To create a form like the one shown in Figure 1-8, start by creating a template for your form and putting data-entry controls — the combo boxes, drop-down lists, and date pickers — in the form. To fill out a form, you create a document from the form template and go to it. These pages explain how to create a form and use forms to record information.
The first step in creating a data-entry form is to create a template for holding the form. After that, you design the form itself by labeling the data fields and creating the data-entry controls. Better keep reading.
Follow these steps to create a new template:
On the File tab, choose Save As.
You see the Save As window.
Click the Browse button.
The Save As dialog box opens.
Enter a descriptive name for your template and click the Save button.
Word stores your template in the Default Personal Templates Location folder. Chapter 3 of this minibook explains templates in detail, as well as where this folder is located.
Your next task is to create the form and data-entry controls for your template. Enter labels on the form where you will enter information. The form in Figure 1-8, for example, has five labels: Name, Phone, Fee Paid?, Association, and Date. After you enter the labels, follow these steps to create the data-entry controls:
Display the Developer tab, if necessary.
If this tab isn’t showing, go to the File tab, choose Options, and on the Customize Ribbon category of the Word Options dialog box, look for the Developer check box on the right side of the screen, select this check box, and click OK. (Book 9, Chapter 1 explains in detail how to customize the Ribbon.)

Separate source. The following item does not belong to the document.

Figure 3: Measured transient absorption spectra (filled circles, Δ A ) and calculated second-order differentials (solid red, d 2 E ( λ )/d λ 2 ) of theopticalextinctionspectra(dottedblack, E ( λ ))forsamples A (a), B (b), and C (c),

Click where you want to place a control, and then create the control by clicking a Controls button followed by the Properties button on the Developer tab.

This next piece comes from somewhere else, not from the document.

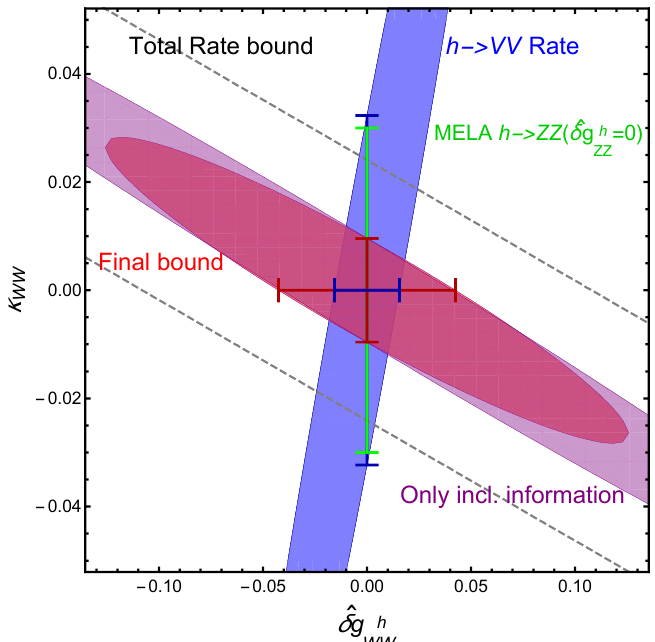
Figure 5 . Bounds at 65% CL on the CP -even anomalous couplings, with 3 ab (cid:0) 1 integrated luminosity, after combining results from Zh and Wh production using eq. (2.7) and assuming that the contact terms have been very precisely constrained (see eq. (6.2)). Again, we show the progression of the bounds as more and more di(cid:11)erential information is included in the (cid:12)t. The dashed lines show the bound just from the total rate in both processes. The purple region includes di(cid:11)erential information at the level of the Z=W -boson four momentum. The red region is our (cid:12)nal bound and includes information from all the angular moments. The blue band shows the bound from a combination of h ! WW ! 2 l 2 (cid:23) and h ! ZZ ! 4 ‘ rate using the results of ref. [105]. The bars show the bounds on one of the couplings when the other coupling is zero. The green bar shows the bound implied by the bound on (cid:20) ZZ using the Matrix Element Likelihood Analysis (MELA) in ref. [79] and assuming (cid:14) ^ g h = ZZ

Here are instructions for creating three types of controls:
Click the Save button to save your template.
Now you’re ready to use your newly made form to enter data.
Now that you have the template, you or someone else can enter data cleanly in easy-to-read forms by following these steps:
On the File tab, choose New.
You see the New window.
Click the Personal tab.
This tab lists templates stored on your computer.
Double-click the name of the template you created for entering data in your form.
The form appears.
Enter information in the input fields.
Press the up or down arrow, or press Tab and Shift+Tab to move from field to field. You can also click an input field to move the cursor there.